26 people were killed when a factory collapsed in Alexandria on Sunday. Photo: Ekram Ibrahim
"The hospital is asking for LE400 ($70) to treat my daughter, but I have no money,” said Moussa Shehata, the father of 14-year-old Marwa, a victim of both child labour and the collapse of the clothing factory where she works. The factory, located in El-Hadra, north Alexandria, collapsed last Sunday.
Marwa, who makes less than LE7 (1.5 dollars) a day, lost her twin sister Safaa, and is now lying in the hospital having broken both her legs and an arm.
According to Adel Labib, Alexandria's governor, the factory was built in 1965 without a license, and has no legal documents from the local council.
As many as 26 people were killed and ten were injured in the factory's collapse. The rescue team said it completed its search for bodies this morning.
The victims' families blame the tragedy on "bribes" which they claim the factory owner paid to employees in the local council, who in exchange turned a blind eye to the state of the facility. “Every now and then we find local council officials coming to the factory, money is paid and the factory continues working,” Safaa Abdel Aziz, the aunt of one of the victims, told Ahram Online.
Clashes erupted yesterday between the police and outraged family members of the workers, when the police refused to let them near the site to check on their injured relatives or identify the bodies. “The police ordered us to identify them at the morgue instead,” Abdel Aziz told Ahram Online.
“The building should have been demolished years ago, we are not dogs to forgo our lives,” she added.
As the building collapsed on Sunday, residents of the district gathered to help people out, before the police and rescue team arrived. The residents successfully pulled out injured victims. But "since the bulldozers" arrived "they are getting out dead bodies,” said Mohamed Abul Dahab, a resident of the Hadra district who was watching the scene with teary eyes. “This bulldozer kills people, they got a bloody body today – how can you see fresh blood coming from a person who died two days ago?” he asked.
The factory workers come from poor families living in the disadvantaged area of El-Hadra, at the northern port city of Alexandria. They have agreed to send their daughters to work despite the fact that the girls are below the legal working age and are making very low wages. Accordingly, they cannot afford to hospitalize their injured relatives.
“If these people have money, they wouldn’t have sent their daughters to work in the first place,” said Essam Hussien, a driver who was at the scene.
Alexandria's governor promised to compensate families who lost their relatives with LE10,000 ($ 1,750). He also promised to provide a LE5000 ($877) compensation package to those injured. However, to make matters worse, the compensation is not paid immediately, but only after relatives present a death certificate for the reported victim. In the cases of injured workers, they must provide hospital documentation, indicating that they are receiving medication or being treated.

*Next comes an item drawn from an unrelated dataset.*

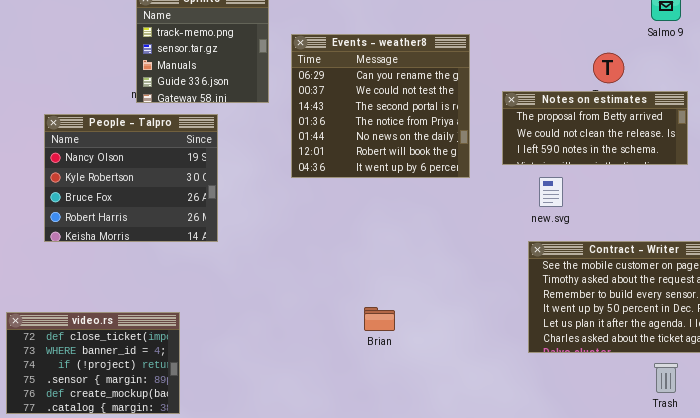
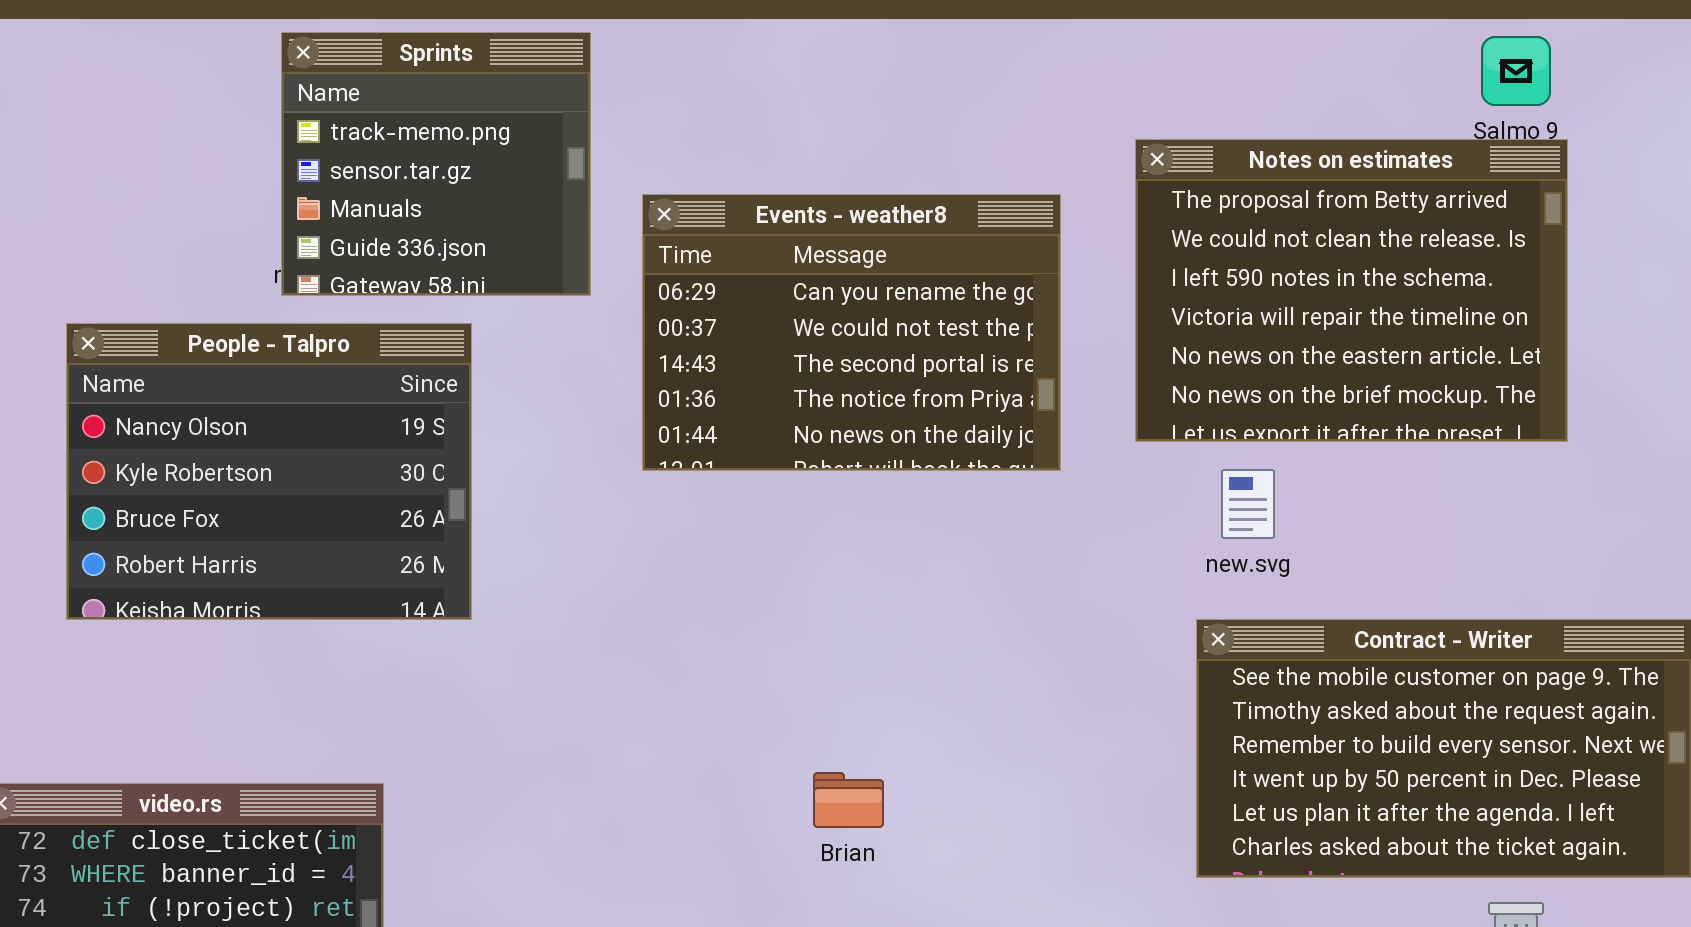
Events - weather8: [291,34,470,178] -> [642,194,1061,471], resized
Notes on estimates: [502,91,688,165] -> [1135,139,1568,442], resized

Some families are complaining about this form of compensation because they are not capable of paying hospital expenses. “No one has paid us anything and no one will,” said Abdel Nasser Mubarak, father of Gihad Abdel Nasser who survived the collapse. Gihad has been in the hospital since Sunday.
Ahmed Teera, the factory owner whose whereabouts have not been identified and who is possibly on the lam, is also accused of employing people without legal contracts and of hiring girls under the legal working age, according to Mohamed Ibrahim, Alexandria's Chief Security Officer.
14-year-old Shehata is still in the hospital, waiting for her father to get money so that the doctors will operate on her. She does not know yet that she has lost her twin sister.